Incorporating ESG issues in voting strategy
TFI PZU, bearing in mind the interests of participants in the mutual funds it manages and clients to whom it provides portfolio management services, is guided by its “Strategy for exercising voting rights”. The voting strategy lays down the rules by which TFI PZU is guided when choosing how to vote at shareholder meetings of companies in its mutual fund portfolios or investment portfolios.

As of March 2020 these rules include environmental, social and governance issues. In accordance with them, TFI PZU

  • will actively vote on matters related to social and environmental issues as well as governance issues; 
  • will endorse the application of high corporate governance standards, in particular those that advance transparency, equal treatment of shareholders, independent oversight and the responsibility of shareholders and members of corporate authorities; 
  • will endorse actions for issuers to adopt, implement and publish governance and ethical principles, standards and procedures spanning the issuer’s management board, supervisory board and employees.
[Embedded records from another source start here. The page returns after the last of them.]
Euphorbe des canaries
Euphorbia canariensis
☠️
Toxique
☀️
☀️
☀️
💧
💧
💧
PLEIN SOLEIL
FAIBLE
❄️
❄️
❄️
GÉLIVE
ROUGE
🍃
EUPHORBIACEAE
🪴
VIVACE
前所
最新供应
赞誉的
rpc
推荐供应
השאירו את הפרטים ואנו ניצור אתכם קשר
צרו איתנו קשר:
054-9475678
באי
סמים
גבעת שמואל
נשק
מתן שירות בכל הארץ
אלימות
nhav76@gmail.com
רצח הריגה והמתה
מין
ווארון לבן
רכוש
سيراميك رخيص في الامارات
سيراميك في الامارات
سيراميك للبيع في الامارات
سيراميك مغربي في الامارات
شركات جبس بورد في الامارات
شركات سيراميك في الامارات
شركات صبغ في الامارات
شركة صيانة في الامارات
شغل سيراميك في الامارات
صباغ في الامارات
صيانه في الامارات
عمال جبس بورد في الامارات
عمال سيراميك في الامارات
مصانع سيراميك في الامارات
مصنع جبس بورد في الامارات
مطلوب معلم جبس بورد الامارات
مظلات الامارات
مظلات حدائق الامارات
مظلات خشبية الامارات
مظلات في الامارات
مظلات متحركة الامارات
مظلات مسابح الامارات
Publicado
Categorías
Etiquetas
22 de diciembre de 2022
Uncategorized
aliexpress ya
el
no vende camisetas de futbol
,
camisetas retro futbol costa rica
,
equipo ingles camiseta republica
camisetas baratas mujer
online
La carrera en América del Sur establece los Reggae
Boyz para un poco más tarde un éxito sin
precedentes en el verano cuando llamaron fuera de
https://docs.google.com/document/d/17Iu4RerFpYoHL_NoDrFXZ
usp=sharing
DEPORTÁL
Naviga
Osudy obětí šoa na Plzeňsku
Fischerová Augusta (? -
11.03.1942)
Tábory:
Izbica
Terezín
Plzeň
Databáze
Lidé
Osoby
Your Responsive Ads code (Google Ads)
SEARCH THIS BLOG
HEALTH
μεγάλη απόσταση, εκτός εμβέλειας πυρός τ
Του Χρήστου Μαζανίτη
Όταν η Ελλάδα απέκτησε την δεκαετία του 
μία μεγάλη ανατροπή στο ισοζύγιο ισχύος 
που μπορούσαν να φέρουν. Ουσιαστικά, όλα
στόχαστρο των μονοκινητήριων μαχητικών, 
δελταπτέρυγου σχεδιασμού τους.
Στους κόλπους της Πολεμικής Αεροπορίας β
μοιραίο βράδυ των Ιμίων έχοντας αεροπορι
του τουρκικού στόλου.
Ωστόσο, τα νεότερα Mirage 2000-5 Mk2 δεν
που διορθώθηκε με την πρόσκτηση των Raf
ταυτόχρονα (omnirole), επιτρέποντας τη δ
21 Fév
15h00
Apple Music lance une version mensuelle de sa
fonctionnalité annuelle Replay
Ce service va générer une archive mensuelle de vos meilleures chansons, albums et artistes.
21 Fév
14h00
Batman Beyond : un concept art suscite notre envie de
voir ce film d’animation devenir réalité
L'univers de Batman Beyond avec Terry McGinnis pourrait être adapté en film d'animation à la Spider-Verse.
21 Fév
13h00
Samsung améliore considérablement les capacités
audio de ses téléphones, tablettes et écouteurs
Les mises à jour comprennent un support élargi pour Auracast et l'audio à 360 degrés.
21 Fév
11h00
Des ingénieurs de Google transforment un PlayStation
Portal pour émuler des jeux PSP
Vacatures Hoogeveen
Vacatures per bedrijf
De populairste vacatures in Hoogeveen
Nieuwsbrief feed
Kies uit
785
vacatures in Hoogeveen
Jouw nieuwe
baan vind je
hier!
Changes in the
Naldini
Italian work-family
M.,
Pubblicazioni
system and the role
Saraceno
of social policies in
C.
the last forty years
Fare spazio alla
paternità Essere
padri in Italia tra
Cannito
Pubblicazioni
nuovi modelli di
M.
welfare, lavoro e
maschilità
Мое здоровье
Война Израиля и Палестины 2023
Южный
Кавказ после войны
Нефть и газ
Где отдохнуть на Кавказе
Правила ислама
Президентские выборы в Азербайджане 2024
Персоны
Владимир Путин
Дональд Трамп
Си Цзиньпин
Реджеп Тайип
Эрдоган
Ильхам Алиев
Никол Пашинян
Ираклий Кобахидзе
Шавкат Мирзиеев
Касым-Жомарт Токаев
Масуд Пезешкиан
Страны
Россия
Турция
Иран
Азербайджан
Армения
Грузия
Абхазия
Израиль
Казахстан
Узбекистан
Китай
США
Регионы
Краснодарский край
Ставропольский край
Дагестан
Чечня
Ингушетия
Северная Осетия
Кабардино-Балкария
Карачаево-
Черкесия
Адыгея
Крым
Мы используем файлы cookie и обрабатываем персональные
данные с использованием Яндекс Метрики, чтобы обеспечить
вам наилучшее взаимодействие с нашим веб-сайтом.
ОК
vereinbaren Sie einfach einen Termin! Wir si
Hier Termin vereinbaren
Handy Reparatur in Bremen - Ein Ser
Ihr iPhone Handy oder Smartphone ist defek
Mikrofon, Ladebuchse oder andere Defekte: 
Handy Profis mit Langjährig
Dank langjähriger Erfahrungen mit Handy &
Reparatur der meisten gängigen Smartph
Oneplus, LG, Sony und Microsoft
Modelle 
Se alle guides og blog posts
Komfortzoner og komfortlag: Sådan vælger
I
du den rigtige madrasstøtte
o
These practices serve the interests of members of funds and portfolio clients, grow the value of investments while simultaneously respecting environmental and CSR issues and building high standards of corporate governance.

Incorporating ESG risks when monitoring public companies in which investments have been made

TFI PZU, bearing in mind the interests of participants in the funds it manages is guided by the “Exposure policy of mutual funds managed by TFI PZU SA to companies listed on the regulated market”. This policy was adopted in April 2020.

The policy describes how shareholders’ exposure to companies listed on the regulated market is taken into account in the fund’s investment strategy.

Actions related to funds’ exposure to issuers’ equities in which an investment has been made include, among others, monitoring issuers in terms of the investment risk with an eye to social and environmental impact and the corporate governance principles followed constituting selected aspects of the socially responsible investing process.

The research process is conducted in such a way so as to facilitate deliberate and responsible investment decision-making.

These practices serve the interests of members of funds, grow the value of investments while simultaneously respecting environmental and CSR issues and building corporate governance. The purpose of this action is ensuring that investment decisions are made in accordance with the investment objectives and investment policy of the respective funds.